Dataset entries
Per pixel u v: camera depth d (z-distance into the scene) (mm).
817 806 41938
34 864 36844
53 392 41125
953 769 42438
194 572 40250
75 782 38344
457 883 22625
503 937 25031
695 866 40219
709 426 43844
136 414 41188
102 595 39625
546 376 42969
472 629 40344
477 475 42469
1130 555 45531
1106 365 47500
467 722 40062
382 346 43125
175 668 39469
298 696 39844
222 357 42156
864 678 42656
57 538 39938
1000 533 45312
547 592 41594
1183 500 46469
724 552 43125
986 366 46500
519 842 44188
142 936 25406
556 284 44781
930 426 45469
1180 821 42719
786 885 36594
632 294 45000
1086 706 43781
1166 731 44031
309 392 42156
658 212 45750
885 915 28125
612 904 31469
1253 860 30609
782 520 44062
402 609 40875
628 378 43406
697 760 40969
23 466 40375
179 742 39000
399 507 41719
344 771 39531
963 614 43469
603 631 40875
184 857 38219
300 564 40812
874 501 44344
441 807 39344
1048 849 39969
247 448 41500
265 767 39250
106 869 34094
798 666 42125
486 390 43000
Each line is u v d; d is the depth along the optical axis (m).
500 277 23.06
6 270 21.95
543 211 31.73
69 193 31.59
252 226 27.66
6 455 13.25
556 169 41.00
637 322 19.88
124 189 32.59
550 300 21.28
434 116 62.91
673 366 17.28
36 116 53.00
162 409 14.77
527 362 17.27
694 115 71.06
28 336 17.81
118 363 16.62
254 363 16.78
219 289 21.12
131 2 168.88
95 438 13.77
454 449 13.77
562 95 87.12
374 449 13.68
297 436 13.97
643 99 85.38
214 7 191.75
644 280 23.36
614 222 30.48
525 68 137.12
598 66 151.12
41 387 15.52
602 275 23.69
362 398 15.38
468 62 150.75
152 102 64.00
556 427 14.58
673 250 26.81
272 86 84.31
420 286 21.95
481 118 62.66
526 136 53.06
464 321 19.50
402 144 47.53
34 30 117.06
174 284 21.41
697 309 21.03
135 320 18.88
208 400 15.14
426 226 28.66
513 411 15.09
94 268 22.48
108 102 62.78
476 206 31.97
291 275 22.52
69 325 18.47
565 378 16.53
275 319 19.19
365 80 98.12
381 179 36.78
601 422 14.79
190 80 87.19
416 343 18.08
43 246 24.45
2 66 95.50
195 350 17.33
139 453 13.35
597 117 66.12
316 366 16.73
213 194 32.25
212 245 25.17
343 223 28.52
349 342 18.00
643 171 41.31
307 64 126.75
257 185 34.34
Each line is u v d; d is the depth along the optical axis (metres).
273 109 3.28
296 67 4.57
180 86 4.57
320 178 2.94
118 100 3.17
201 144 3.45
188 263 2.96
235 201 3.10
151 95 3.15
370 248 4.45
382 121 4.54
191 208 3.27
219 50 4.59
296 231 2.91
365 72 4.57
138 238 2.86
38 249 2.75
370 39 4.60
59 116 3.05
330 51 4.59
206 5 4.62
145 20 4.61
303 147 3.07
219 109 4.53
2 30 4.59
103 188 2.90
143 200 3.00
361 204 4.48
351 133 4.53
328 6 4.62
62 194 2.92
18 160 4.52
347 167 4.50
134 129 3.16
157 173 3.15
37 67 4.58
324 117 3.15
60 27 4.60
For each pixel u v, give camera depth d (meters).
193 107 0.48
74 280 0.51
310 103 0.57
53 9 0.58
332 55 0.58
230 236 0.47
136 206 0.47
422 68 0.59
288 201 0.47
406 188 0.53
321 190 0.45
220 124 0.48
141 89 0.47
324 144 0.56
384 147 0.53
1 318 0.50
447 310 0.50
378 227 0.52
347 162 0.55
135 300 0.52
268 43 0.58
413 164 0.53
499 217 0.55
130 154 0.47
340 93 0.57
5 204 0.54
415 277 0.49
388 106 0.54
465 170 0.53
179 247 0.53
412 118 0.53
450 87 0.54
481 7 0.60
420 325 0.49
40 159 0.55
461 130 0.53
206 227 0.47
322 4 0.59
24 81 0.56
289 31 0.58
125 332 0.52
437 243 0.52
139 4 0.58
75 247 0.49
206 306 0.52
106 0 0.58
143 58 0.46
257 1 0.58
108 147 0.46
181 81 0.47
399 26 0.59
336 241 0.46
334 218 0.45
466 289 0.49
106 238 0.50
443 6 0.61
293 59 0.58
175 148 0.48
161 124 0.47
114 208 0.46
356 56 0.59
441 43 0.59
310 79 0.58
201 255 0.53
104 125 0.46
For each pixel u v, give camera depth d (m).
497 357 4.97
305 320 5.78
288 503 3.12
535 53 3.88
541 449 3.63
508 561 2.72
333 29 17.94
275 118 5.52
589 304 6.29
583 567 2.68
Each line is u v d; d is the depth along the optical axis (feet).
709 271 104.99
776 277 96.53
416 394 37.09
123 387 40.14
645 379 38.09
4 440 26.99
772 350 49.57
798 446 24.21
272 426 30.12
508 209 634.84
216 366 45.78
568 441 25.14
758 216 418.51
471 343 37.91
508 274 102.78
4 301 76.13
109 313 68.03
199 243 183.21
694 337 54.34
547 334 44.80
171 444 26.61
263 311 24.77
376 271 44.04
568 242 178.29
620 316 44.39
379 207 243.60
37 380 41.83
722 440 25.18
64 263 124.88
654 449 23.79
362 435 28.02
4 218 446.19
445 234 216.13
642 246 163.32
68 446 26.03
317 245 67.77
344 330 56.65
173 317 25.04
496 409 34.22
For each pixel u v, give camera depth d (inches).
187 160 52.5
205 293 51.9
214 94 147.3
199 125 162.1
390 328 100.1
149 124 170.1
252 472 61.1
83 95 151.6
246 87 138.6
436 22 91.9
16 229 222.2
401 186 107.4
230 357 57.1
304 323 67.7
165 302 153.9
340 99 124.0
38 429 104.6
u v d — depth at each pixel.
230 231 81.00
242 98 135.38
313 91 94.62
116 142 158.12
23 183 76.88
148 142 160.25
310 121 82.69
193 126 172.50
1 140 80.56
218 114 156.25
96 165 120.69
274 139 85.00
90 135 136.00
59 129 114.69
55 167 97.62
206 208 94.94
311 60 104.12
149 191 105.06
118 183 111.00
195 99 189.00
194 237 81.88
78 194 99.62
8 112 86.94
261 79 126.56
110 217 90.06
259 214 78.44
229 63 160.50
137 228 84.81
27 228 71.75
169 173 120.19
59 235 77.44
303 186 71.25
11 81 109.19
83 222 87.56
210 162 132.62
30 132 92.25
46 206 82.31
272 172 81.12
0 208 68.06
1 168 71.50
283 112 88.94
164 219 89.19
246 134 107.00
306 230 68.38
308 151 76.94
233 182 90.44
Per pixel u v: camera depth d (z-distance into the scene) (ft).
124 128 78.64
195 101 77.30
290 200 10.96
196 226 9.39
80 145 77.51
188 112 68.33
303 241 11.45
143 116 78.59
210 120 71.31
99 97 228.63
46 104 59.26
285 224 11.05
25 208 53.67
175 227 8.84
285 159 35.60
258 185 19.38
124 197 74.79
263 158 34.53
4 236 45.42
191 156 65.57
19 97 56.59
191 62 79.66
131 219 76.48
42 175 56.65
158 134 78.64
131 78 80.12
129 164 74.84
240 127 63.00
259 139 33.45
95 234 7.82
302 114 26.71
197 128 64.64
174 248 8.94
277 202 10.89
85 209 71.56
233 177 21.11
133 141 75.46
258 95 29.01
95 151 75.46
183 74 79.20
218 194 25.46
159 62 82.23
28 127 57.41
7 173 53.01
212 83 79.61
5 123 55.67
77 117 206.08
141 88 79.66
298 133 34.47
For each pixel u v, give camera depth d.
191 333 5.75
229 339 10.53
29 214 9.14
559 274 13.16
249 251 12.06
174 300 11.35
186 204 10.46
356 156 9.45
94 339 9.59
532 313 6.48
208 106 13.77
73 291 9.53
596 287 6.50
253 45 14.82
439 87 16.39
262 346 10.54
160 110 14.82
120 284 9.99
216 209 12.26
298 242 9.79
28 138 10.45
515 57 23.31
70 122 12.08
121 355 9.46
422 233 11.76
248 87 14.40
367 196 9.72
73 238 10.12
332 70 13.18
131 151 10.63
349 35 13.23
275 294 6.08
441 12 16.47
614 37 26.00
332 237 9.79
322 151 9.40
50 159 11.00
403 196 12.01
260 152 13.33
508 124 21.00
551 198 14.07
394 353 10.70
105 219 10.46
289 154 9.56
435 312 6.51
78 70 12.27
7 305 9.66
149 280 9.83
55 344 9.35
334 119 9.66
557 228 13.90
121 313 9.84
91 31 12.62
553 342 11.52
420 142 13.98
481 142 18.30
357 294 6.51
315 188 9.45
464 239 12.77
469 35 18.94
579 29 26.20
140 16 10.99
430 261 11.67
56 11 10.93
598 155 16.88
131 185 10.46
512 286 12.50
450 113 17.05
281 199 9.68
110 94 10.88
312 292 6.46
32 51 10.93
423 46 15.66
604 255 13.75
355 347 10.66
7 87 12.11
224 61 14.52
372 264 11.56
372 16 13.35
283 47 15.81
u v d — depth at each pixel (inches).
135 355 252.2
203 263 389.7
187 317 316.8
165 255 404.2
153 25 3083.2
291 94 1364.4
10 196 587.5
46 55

■ **What to work on**:
For the word "optical", find all matching lines in the entries above and copy them out.

■ **Worked solution**:
Each line is u v d; d is the depth along the optical axis (m).
Each line is u v d; d is the depth along the optical axis (metres).
Each line is u v d; d is the depth along the optical axis (feet).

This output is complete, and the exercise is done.